— Смотрите! — завопил он. — Никого нет! Никого! Вы меня поняли?
С этими словами он выскочил на улицу, не затворив за собой дверь.
Мы так и окаменели стоя, с бокалами в руках, ожидая, когда же он вернется. Сестренка, чтобы не заплакать, зажала ручонками рот. Первым пришел в себя мой отец. Тихим голосом он позвал:
— Где вы, друг? Вернитесь!
Молчанье. Отец более настоятельным тоном повторил свой призыв. Никакого ответа. С горящими щеками я бросился на улицу, уверенный, что он на веранде; но там его не было. Я кинулся вниз по лестнице: он не мог уйти далеко. Но во дворе раздавались только мои собственные шаги. В саду? Под деревьями залегли тени, но его там не было.
Отец, мать, сестры, даже старая служанка вышли вслед за мной.
Отец повторял:
— Не понимаю.
Мать тихонько говорила:
— Где он прячется? Почему?
Мы с сестрами вышли за ворота и добежали до конца улицы. Никого.
Я крикнул:
— Эй, друг, где вы?
Несколько окон открылось:
— Что случилось?
— Вы не заметили тут польского еврея, такого сгорбленного?
— Нет.
Когда мы все опять оказались во дворе, мы едва дышали. Мать тихонько сказала:
— Можно подумать, что он сквозь землю провалился.
Отец повторял:
— Не понимаю.
И тут странная мысль вспыхнула в моем мозгу и тут же превратилась в уверенность: нет, мама ошибается, он не сквозь землю провалился, не земля, а небо расступилось, чтобы принять его. Незачем за ним гнаться, его здесь больше нет. Он поднялся в свое жилище в огненной колеснице, чтобы рассказать Господу, что его благословенный народ будет жив и в будущем.
— Друг, вернитесь! — в последний раз крикнул отец. - Вернитесь, мы будем вас слушать.
— Он не может тебя услышать, — сказал я. — Он уже далеко.

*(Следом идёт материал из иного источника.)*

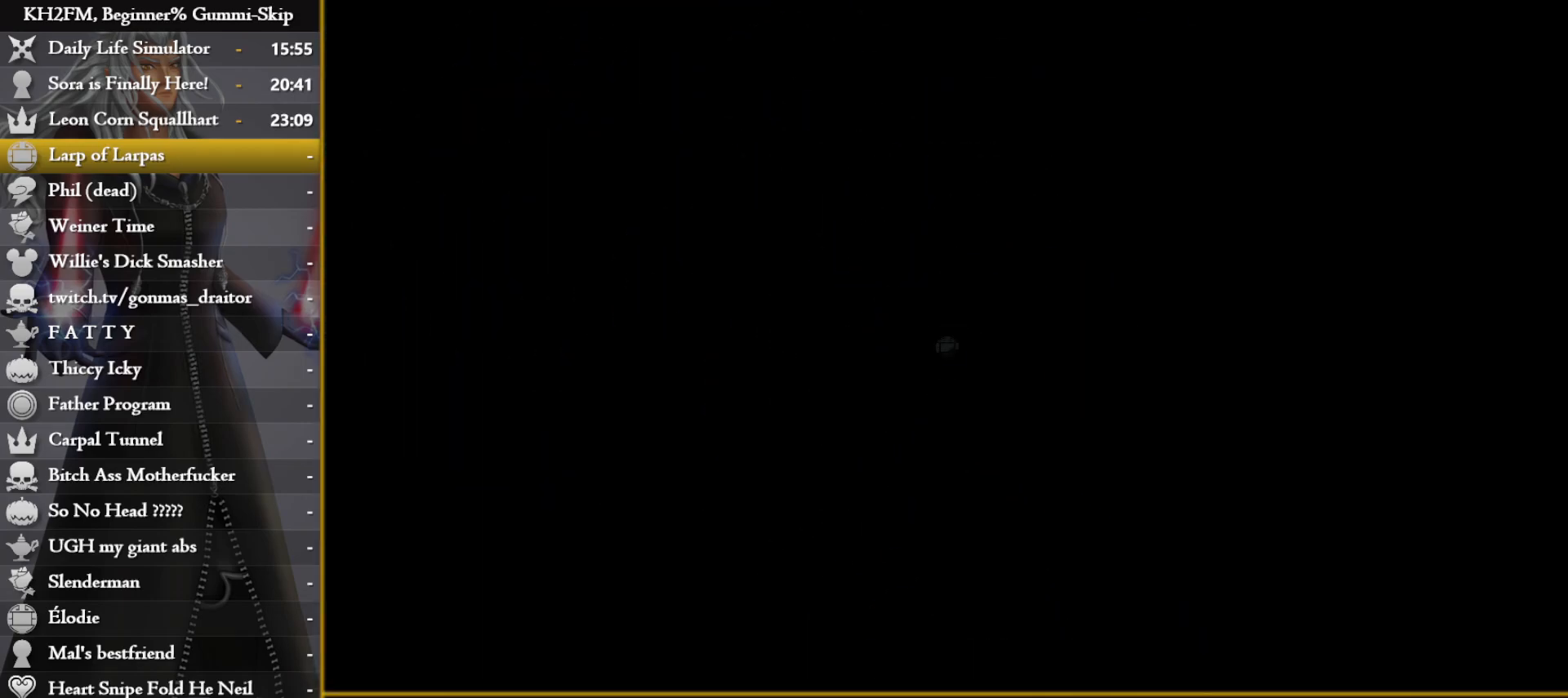
{"buttons": [], "left_stick": "up", "right_stick": "center", "events": []}
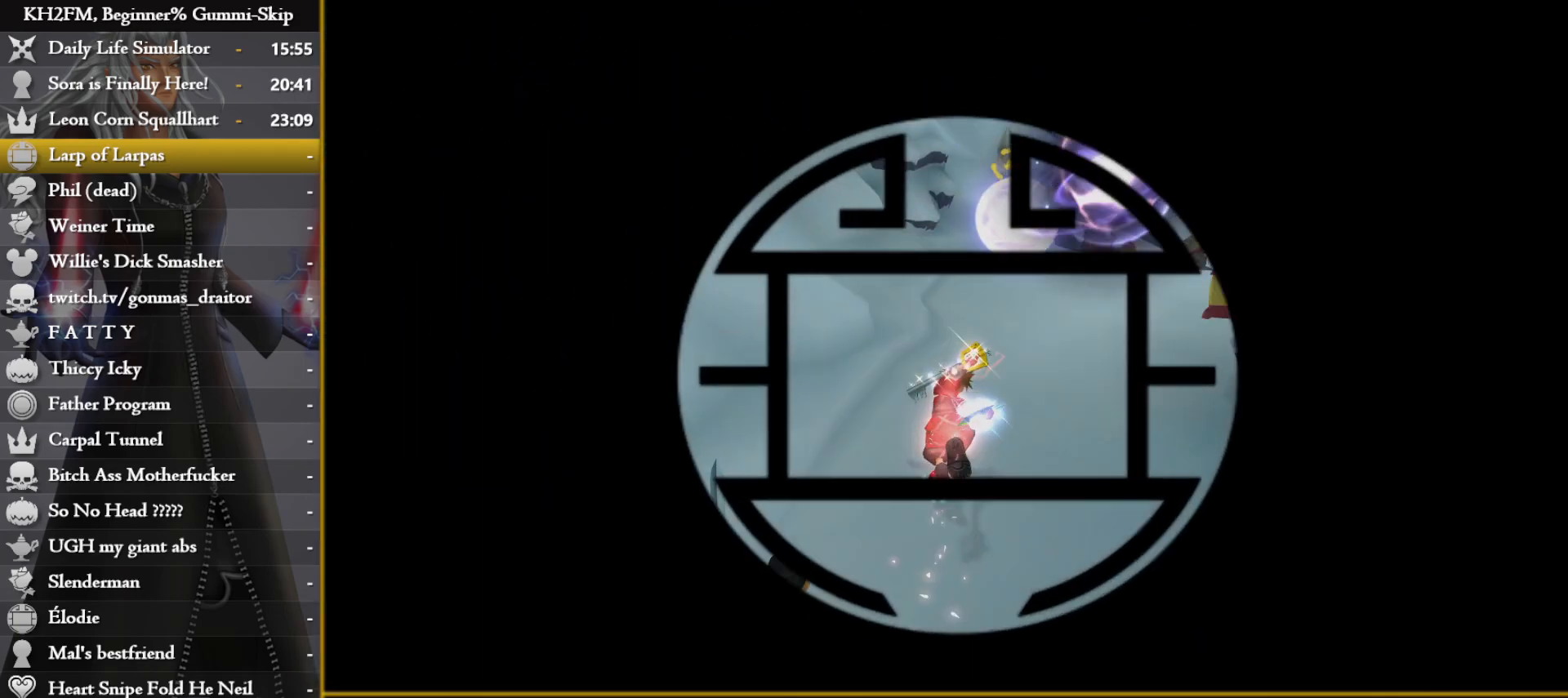
{"buttons": [], "left_stick": "up", "right_stick": "center", "events": [[183, "right_stick", "right"], [317, "right_stick", "center"]]}
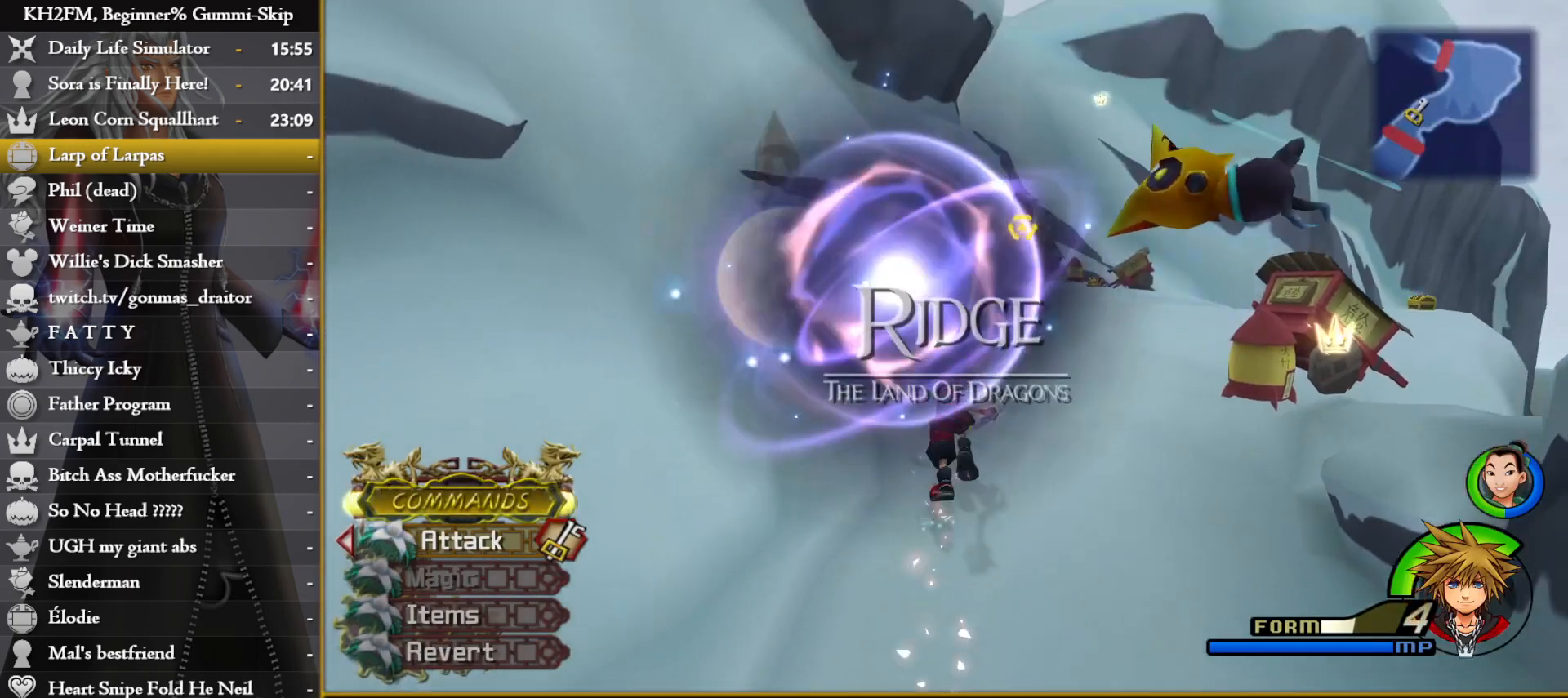
{"buttons": [], "left_stick": "up", "right_stick": "center", "events": [[50, "right_stick", "right"], [200, "right_stick", "center"]]}
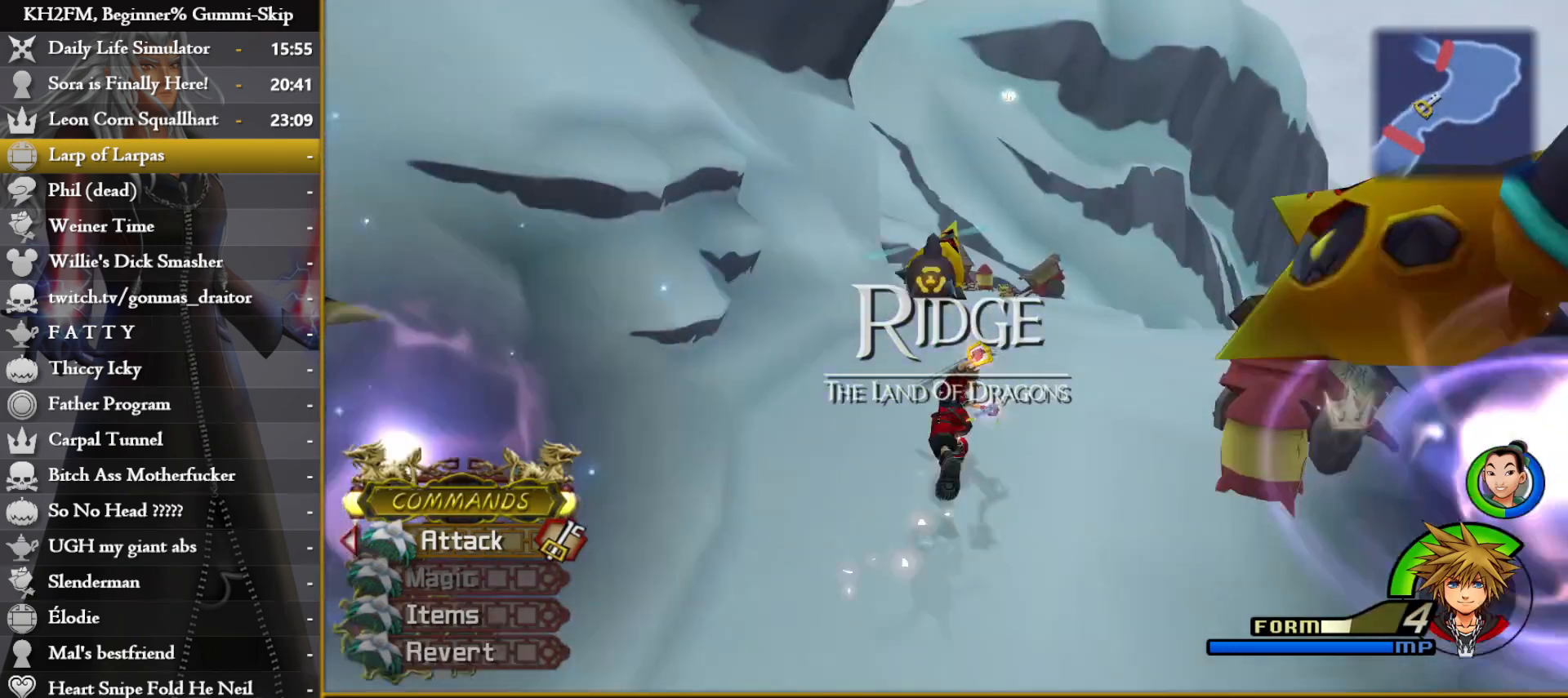
{"buttons": [], "left_stick": "up", "right_stick": "center", "events": [[150, "right_stick", "right"], [250, "right_stick", "center"]]}
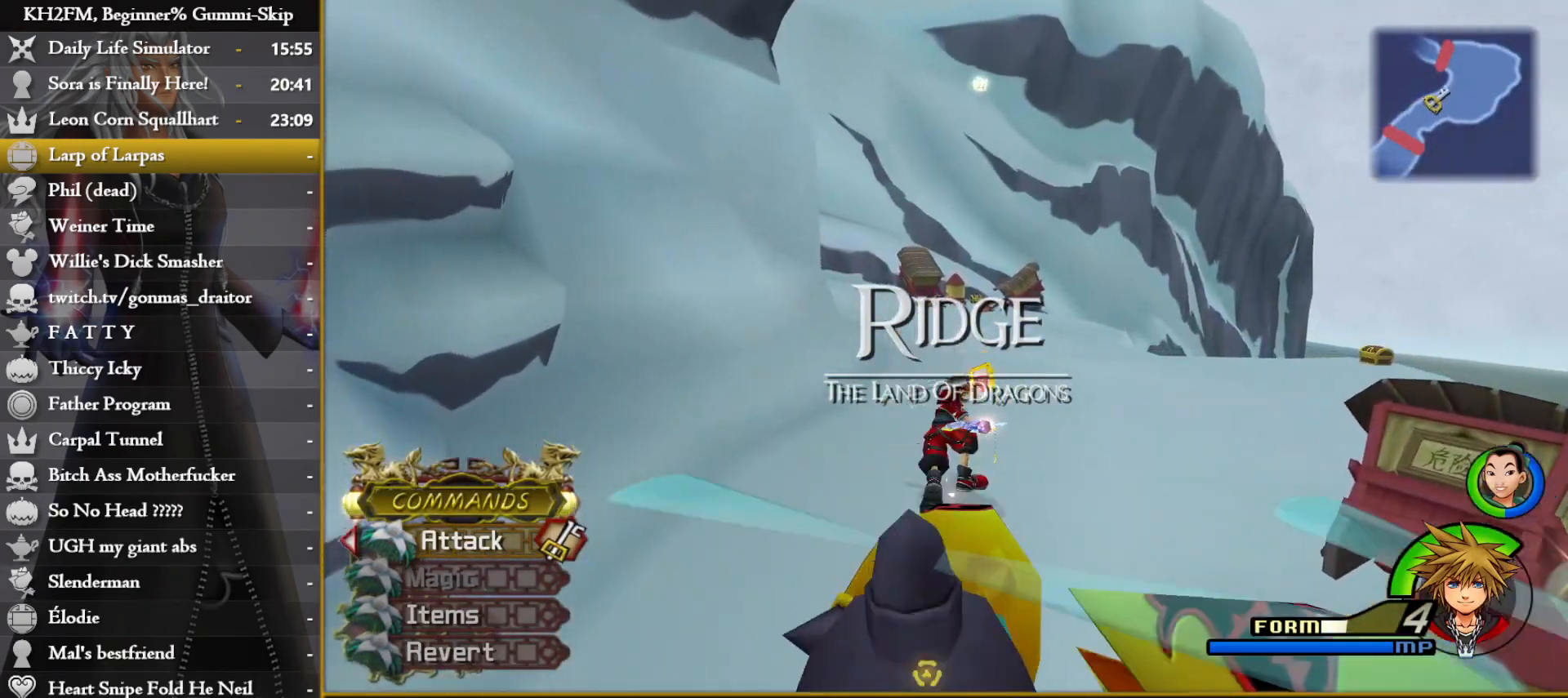
{"buttons": [], "left_stick": "up", "right_stick": "center", "events": []}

С тяжелым сердцем мы вернулись к столу и снова подняли наши бокалы. Мы прочли традиционные благословения и псалмы, и под конец спели Хад Гадья — страшную песню, где во имя справедливости зло призывает зло, смерть призывает смерть, пока наконец самого Ангела смерти не зарезал Всевышний, да благословенно будет имя Его. Я любил эту наивную песенку, где все, кажется, примитивно и просто: кошка и собака, вода и огонь, палачи и жертвы, понесшие одинаковое наказание в рамках единого Промысла. Но в этот вечер песня мне не понравилась. Я взбунтовался против смирения, которое она проповедовала. Почему Бог действует всегда слишком поздно? Почему не устранил Он Ангела смерти еще до первого убийства? Если бы наш гость остался с нами, он задал бы эти вопросы. Теперь, когда он ушел, их задал себе я.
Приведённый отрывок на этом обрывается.